Sunday, 21st September 2008

HVDC upgrade must proceed

“The Major Electricity Users’ Group (MEUG) fully support Transpower’s proposed upgrade of the HVDC and re-affirm our support for the Electricity Commission’s intention to approve the expected cost of up to $672m,” said Ralph Matthes, Executive Director of MEUG.

“Tomorrow the Electricity Commission is holding a conference to hear final submissions from parties on the notice of intention by the Commission to approve the HVDC upgrade. The conference was requested by South Island generators, not because they oppose an upgrade, but because they wish to use the conference as a platform for complaining about who should pay.
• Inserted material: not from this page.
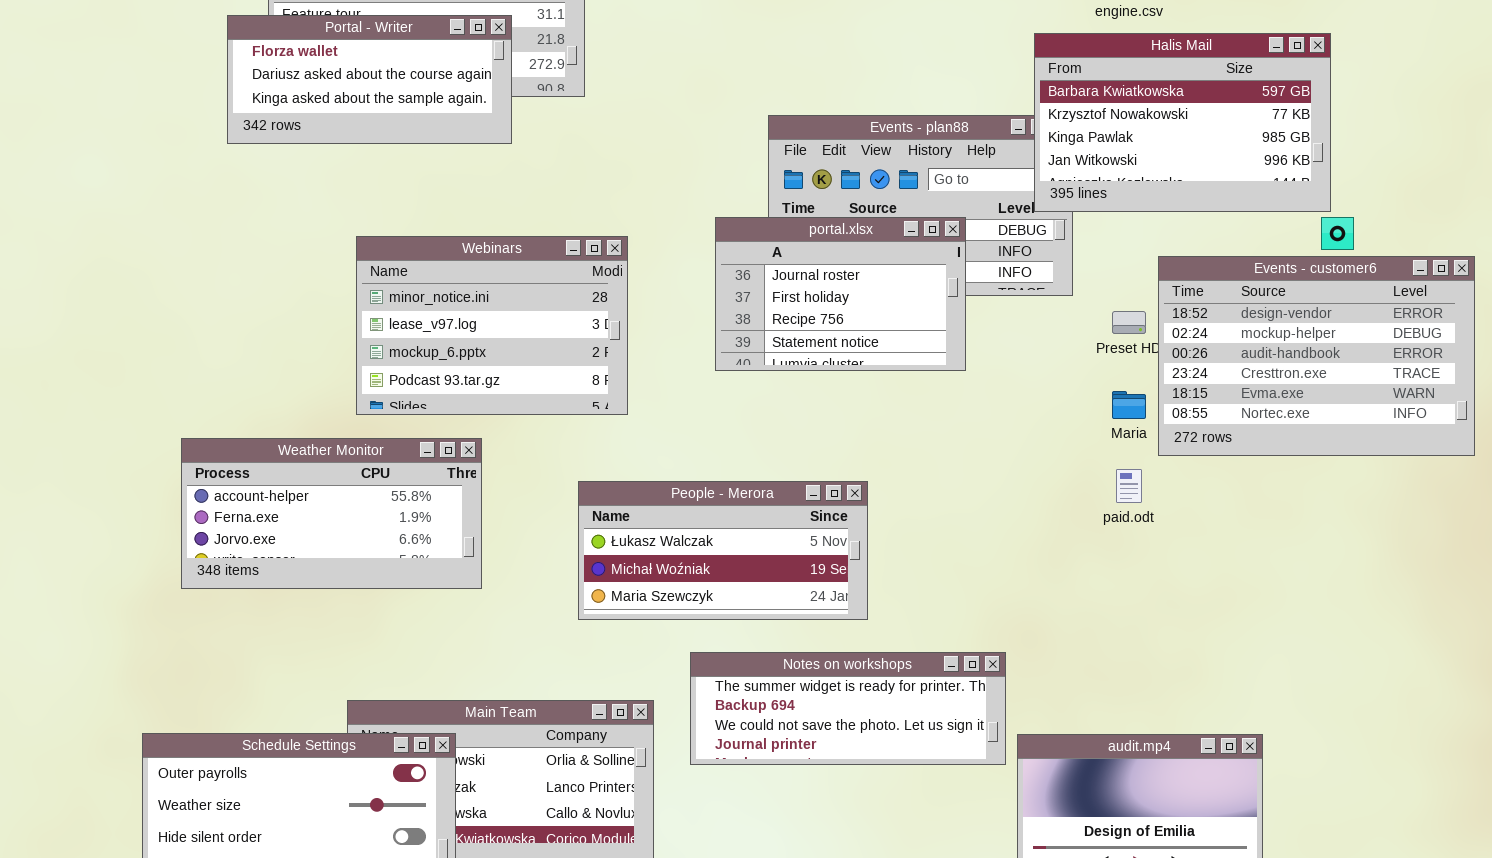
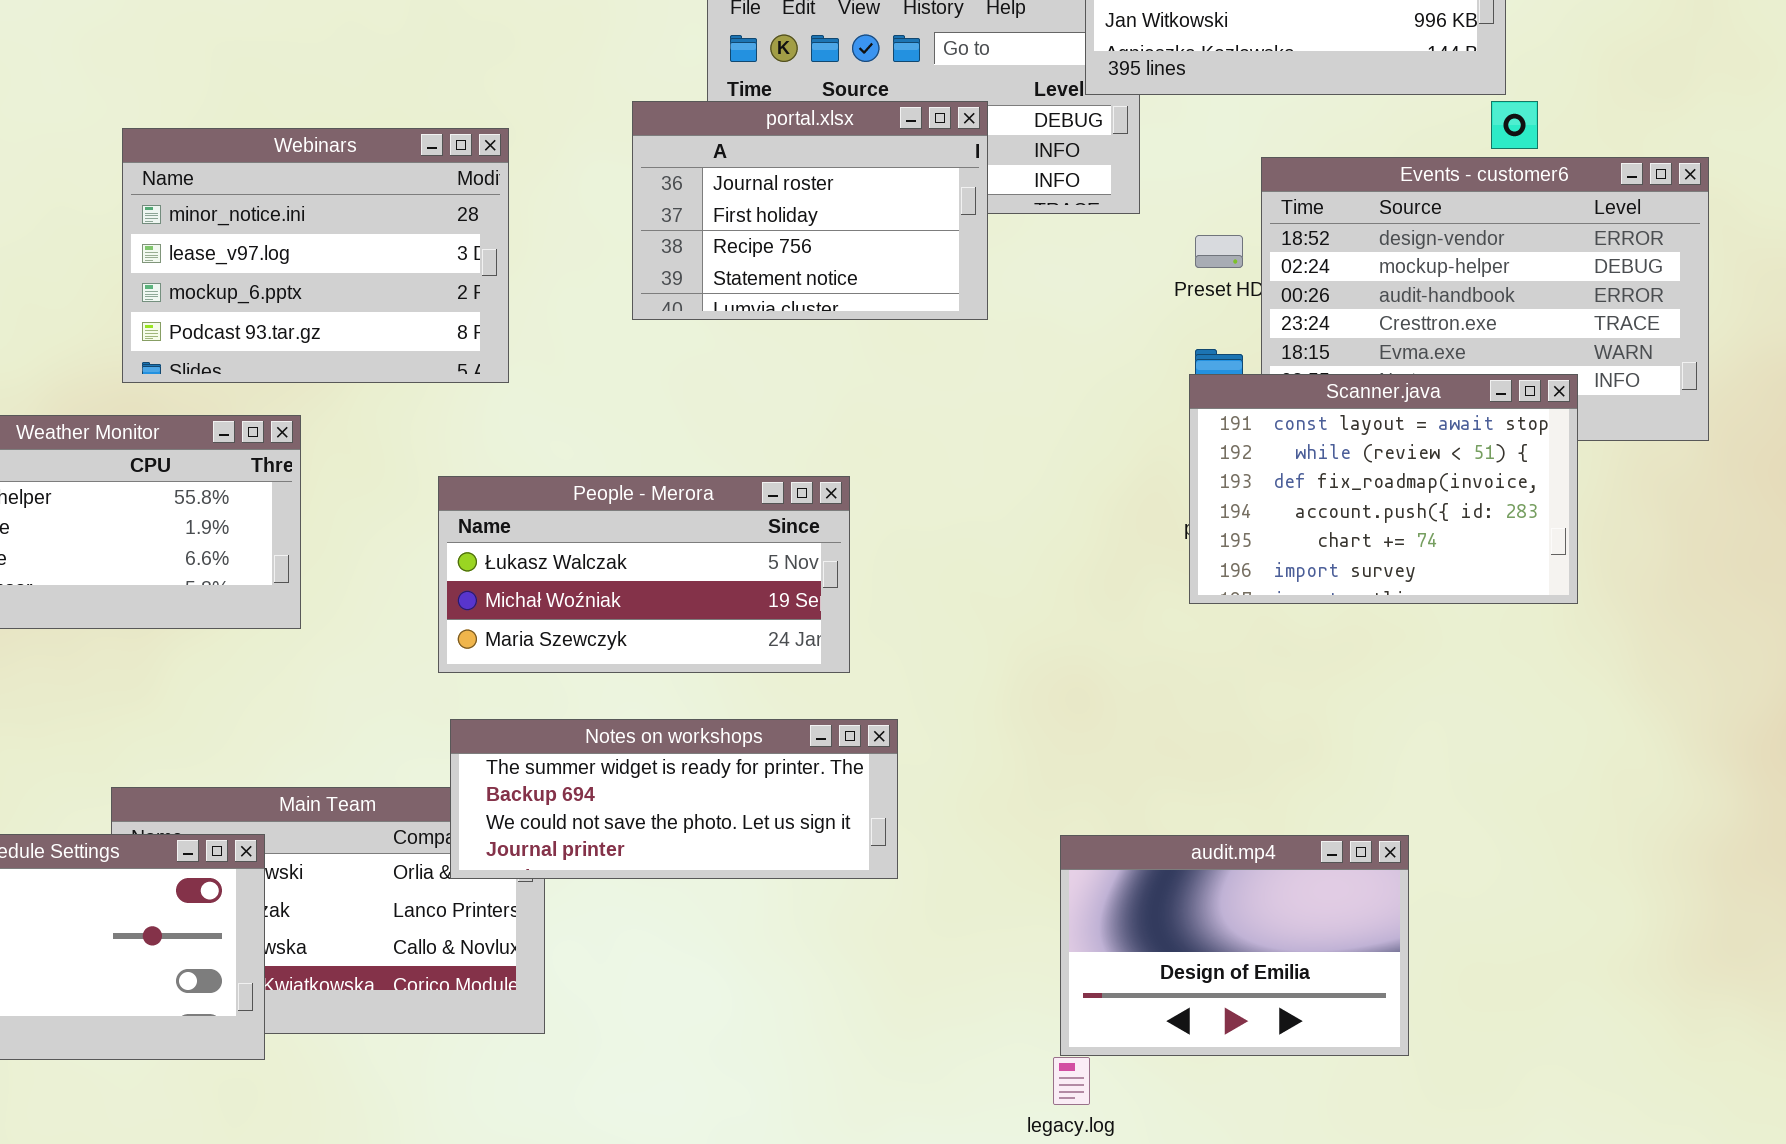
Scanner.java: none -> [1189,374,1578,604], opened
Notes on workshops: [690,652,1006,765] -> [450,719,898,879], moved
“This is a poor reason for requesting a conference as they know that the ‘who pays?’ question and ‘should the work be approved?’ question have been and are subject to separate processes.

“South Island generators have had two attempts at trying to convince the Electricity Commission that their version of who should pay is correct. Others, such as MEUG put forward strongly opposing views. The whole process took over three years for the Commission to reach a final decision. It’s time for the South Island generators to move on.

“Meridian Energy reportedly said they will lose $1 billion if the HVDC upgrade is approved and the pricing methodology is not changed.

“What Meridian fails to explain is that if they gain $1 billion by changing the policy on who pays for the HVDC, then consumers will pay. This is illustrated as follows for the HVDC upgrade cost:

• Using the proposal by South Island generators that the $672m cost should be spread across all consumers through charges passed on by local distributors; then all consumers (including South Island consumers) bear a share of the cost.

• With the Electricity Commission decision to allocate HVDC costs to South Island generators, then those generators have to absorb the $672m cost as a fixed cost. Consumers in both Islands are better off because they have no automatically passed through HVDC costs.

“Charging South Island generators for HVDC costs also gives the correct economic signal to investors in new generation. For example take two identical new generation proposals, one in the South and the other in the North Island. From a New Zealand Inc. viewpoint the North Island proposal should be built first because that is where demand is highest. The way the Commission has decided who should pay HVDC charges ensure generation investors get the correct investment signal.

“The approval for the HVDC upgrade needs to be concluded ASAP and the Electricity Commission should treat with scepticism the calls by South Island generators to reopen again the question of ‘who should pay for the HVDC?’” concluded Mr Matthes.